Consignes de l'exercice —
a – Dans le passage, quel auteur le commentaire cite-t-il au sujet du discours sur l'autonomie du sujet ?
b – Recopiez à l'identique un extrait du passage, en commençant par « Ce documentaire soulève » et en poursuivant jusqu'à « de résistance ? ».

Texte source —
On se forme l'esprit et le sentiment par les conversations, Pascal

mercredi 17 mars 2010

Le jeu de la mort

Cher(e)s ami(e)s, si vous avez vu l'émission diffusée hier soir, Le Jeu de la Mort, je serais plus qu'intéressé de recueillir vos réactions et d'ouvrir le débat.

19 commentaires:

Unknown a dit…

Ce documentaire soulève de nombreuses questions à mon sens. La construction et les effets de l’obéissance chez l’individu ont été expliqués, cependant il m’aurait semblé intéressant de développer davantage les moteurs de l’insoumission. Rares ont été les « résistants », surtout de la « première heure », mais il me semble que cet élément n’a pas été suffisamment exploré. Pourtant, c’est peut-être celui qui aurait donné le plus d’éléments pour, justement, permettre la construction chez le spectateur, d’un sens critique. Peut-être que se reconnaître hétéronome, relié à autrui peut augmenter la capacité de résistance ?
Comme le souligne J.L. Beauvois, le discours sur l’autonomie du sujet est un des meilleurs moyens de l’amener « en toute liberté » à assumer la responsabilité d’actes qu’il n’aurait sans doute pas commis contraint.

Données de l'exercice —

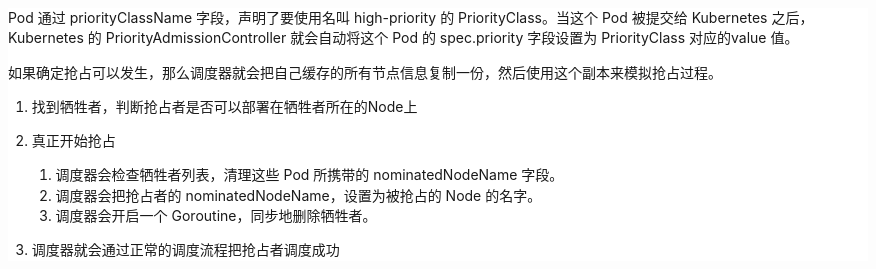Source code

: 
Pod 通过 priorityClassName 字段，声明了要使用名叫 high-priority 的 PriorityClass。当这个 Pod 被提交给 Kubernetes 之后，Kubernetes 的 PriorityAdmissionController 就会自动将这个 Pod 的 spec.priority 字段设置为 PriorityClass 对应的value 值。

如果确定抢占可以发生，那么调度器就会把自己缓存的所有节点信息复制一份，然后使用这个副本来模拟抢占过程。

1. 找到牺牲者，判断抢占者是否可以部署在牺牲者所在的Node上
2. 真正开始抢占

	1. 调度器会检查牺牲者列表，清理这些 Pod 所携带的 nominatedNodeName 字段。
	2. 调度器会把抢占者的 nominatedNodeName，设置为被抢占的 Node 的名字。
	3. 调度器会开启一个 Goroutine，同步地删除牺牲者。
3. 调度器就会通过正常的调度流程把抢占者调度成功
* * *
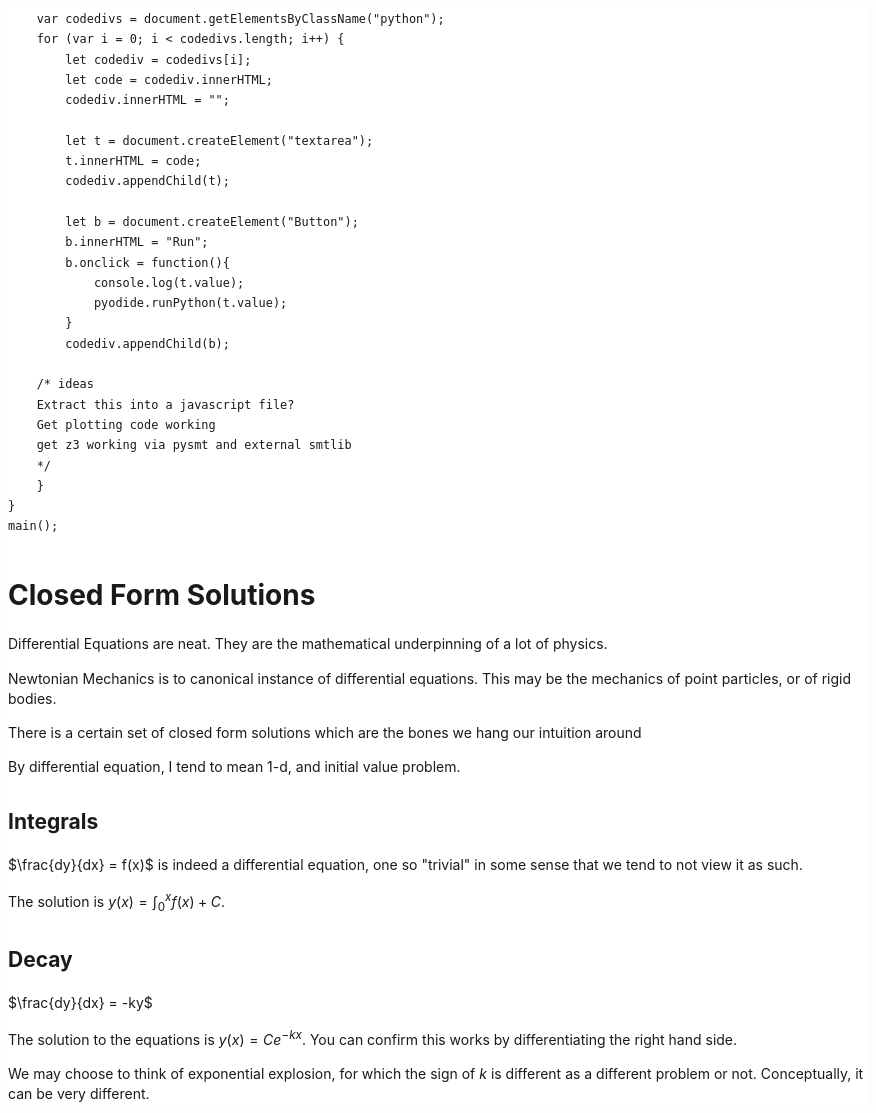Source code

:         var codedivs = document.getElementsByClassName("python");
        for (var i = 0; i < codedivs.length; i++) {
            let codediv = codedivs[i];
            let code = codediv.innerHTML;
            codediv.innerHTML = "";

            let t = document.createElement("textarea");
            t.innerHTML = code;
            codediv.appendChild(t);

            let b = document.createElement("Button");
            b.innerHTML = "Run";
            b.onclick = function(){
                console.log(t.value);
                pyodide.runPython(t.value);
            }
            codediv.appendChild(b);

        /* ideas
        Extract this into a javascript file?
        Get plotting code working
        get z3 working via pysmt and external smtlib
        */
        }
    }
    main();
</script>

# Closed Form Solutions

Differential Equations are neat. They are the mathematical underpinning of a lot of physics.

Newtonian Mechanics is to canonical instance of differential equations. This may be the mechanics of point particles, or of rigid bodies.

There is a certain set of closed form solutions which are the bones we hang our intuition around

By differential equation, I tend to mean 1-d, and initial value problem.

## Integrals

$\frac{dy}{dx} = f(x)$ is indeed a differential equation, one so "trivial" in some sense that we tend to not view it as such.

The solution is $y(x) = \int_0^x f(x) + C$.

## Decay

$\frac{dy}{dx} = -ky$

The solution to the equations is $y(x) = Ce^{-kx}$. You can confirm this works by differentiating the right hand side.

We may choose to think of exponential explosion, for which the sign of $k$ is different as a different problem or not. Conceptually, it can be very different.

Réponses par numéro —
a – J.L. Beauvois.

b –
Ce documentaire soulève de nombreuses questions à mon sens. La construction et les effets de l’obéissance chez l’individu ont été expliqués, cependant il m’aurait semblé intéressant de développer davantage les moteurs de l’insoumission. Rares ont été les « résistants », surtout de la « première heure », mais il me semble que cet élément n’a pas été suffisamment exploré. Pourtant, c’est peut-être celui qui aurait donné le plus d’éléments pour, justement, permettre la construction chez le spectateur, d’un sens critique. Peut-être que se reconnaître hétéronome, relié à autrui peut augmenter la capacité de résistance ?